Giancarlo Di Peco
The traditional Thanksgiving weekend of family gatherings and turkey dinners in Canada doesn’t have the same meaning for international students at Humber College.
“We don’t really celebrate Thanksgiving, it doesn’t belong to my culture,” 23-year-old Fitness and Health student Krupali Shah said. “It’s not our celebration at all.”
Shah came to Canada from Mumbai, India, in April, but she learned about the Canadian holiday from Hollywood.
“I’ve heard of Thanksgiving for a long time because back home, I watched TV shows like Friends and How I Met Your Mother,” Shah said.
“Some of my Canadian friends celebrate it but I don’t think any of my international friends do,” 29-year-old Media Communications student Lucia Huang said. “It’s just a long weekend, I guess.”
Although this is a predominantly Canadian holiday, some international students have embraced the Thanksgiving festivities.
“I started to celebrate Thanksgiving when I first came to Canada,” said 25-year-old Civil Engineering student Arnold Nyatwa, who came to Canada from Zimbabwe in 2011 said. “I kind of adopted it. There’s a lot of things in life that I should be grateful for, like my family and my friends.”
“Of course I celebrate it, ever since I came,” said 42-year-old Journalism student Serge Halytsky. “It’s different in Ukraine, it’s just more about harvesting.”
Halytsky immigrated to Canada in 2001. There is a Thanksgiving in Ukraine, but they would eat more pork than turkey or poultry.
Carlos Kiss, a 30-year-old Multimedia Design & Development student, said the holiday isn’t recognized in his home country.

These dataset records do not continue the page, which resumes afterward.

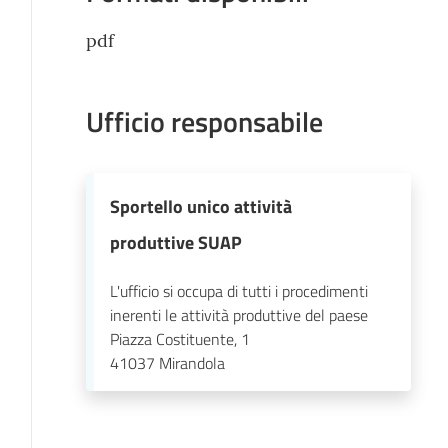
pdf
Ufficio responsabile
Sportello unico attività
produttive SUAP
L'ufficio si occupa di tutti i procedimenti
inerenti le attività produttive del paese
Piazza Costituente, 1
41037
Mirandola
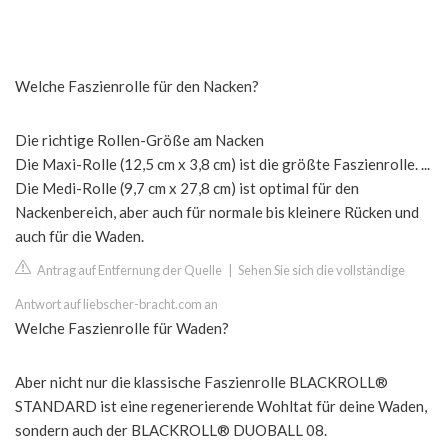
Welche Faszienrolle für den Nacken?
Die richtige Rollen-Größe am Nacken
Die Maxi-Rolle (12,5 cm x 3,8 cm) ist die größte Faszienrolle. ...
Die Medi-Rolle (9,7 cm x 27,8 cm) ist optimal für den
Nackenbereich, aber auch für normale bis kleinere Rücken und
auch für die Waden.
Antrag auf Entfernung der Quelle
|
Sehen Sie sich die vollständige
Antwort auf liebscher-bracht.com an
Welche Faszienrolle für Waden?
Aber nicht nur die klassische Faszienrolle BLACKROLL®
STANDARD ist eine regenerierende Wohltat für deine Waden,
sondern auch der BLACKROLL® DUOBALL 08.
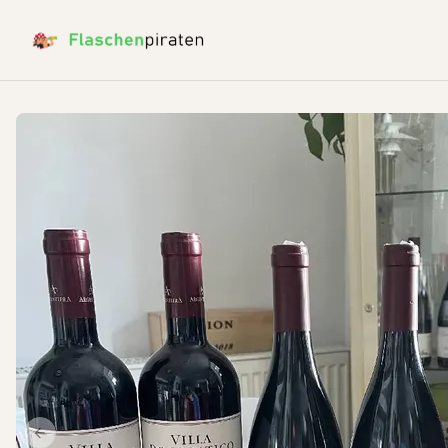
Previous slide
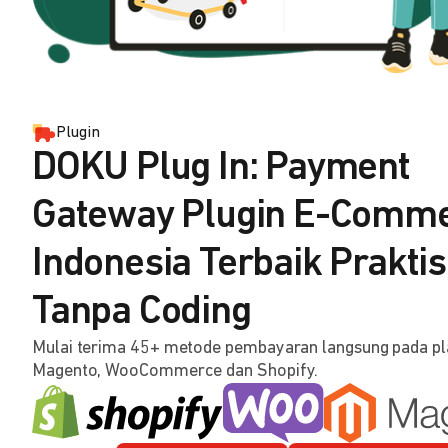
Plugin
DOKU Plug In: Payment
Gateway Plugin E-Comm
Indonesia Terbaik Praktis
Tanpa Coding
Mulai terima 45+ metode pembayaran langsung pada p
Magento, WooCommerce dan Shopify.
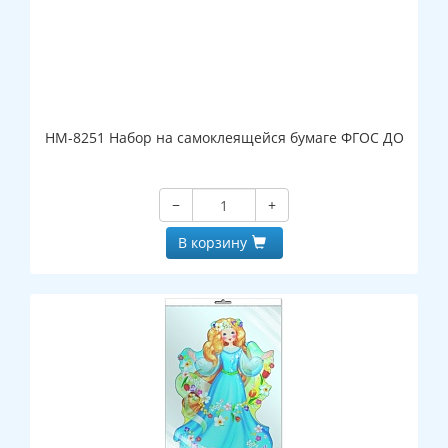
НМ-8251 Набор на самоклеящейся бумаге ФГОС ДО
−
+
В корзину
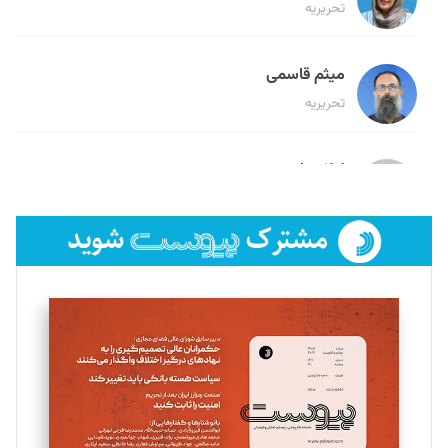
تحریریه
میثم قاسمی
تحریریه
لیلا حنارود
تحریریه
فائزه فتحی رستمی
تحریریه
سروش کرمیان
تحریریه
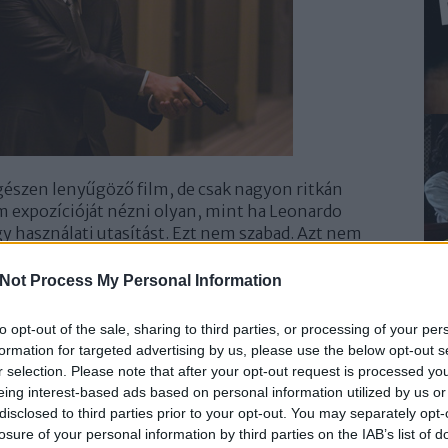
gészen lenyűgöző film, de csak nagyon ritkán
lm expozícióját nézni olyan, mint ha Leonardo
 használati utasítást. Ezt nem szabad. Azt nem
azt, amaz lesz. Ha kombinálod, akkor vigyázz. És így
zzal, hogy elmondatja a szereplőivel, hanem
Not Process My Personal Information
mutat mindent, amit elmeséltetett. Álomlogikát
og, főleg, hogy minden misztikuma eltűnik tőle.
to opt-out of the sale, sharing to third parties, or processing of your per
formation for targeted advertising by us, please use the below opt-out s
r selection. Please note that after your opt-out request is processed y
eing interest-based ads based on personal information utilized by us or
disclosed to third parties prior to your opt-out. You may separately opt-
losure of your personal information by third parties on the IAB’s list of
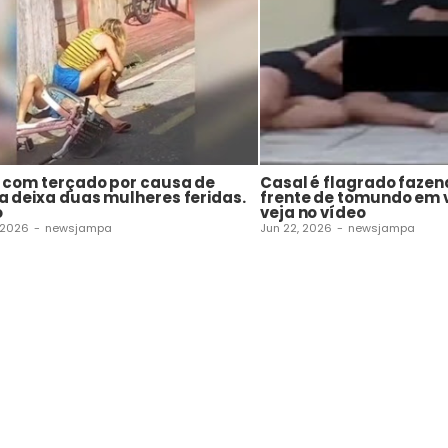
a com terçado por causa de
Casal é flagrado fazen
a deixa duas mulheres feridas.
frente de tomundo em v
o
veja no vídeo
 2026
-
newsjampa
Jun 22, 2026
-
newsjampa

“Our version of Thanksgiving is Christmas,” Kiss said. “It’s pretty weird because we drink hot chocolate and in December it’s summer in Peru.”
Despite the fact that they do not celebrate the holiday at home, the international students have Canadian friends who welcome them to their homes for Thanksgiving.
“No family here but my friends have invited me over this weekend,” Halytsky said.
“Last year my friends started inviting me to their house for Thanksgiving,” Huang said. “My friend’s partner is Canadian and they eat together.”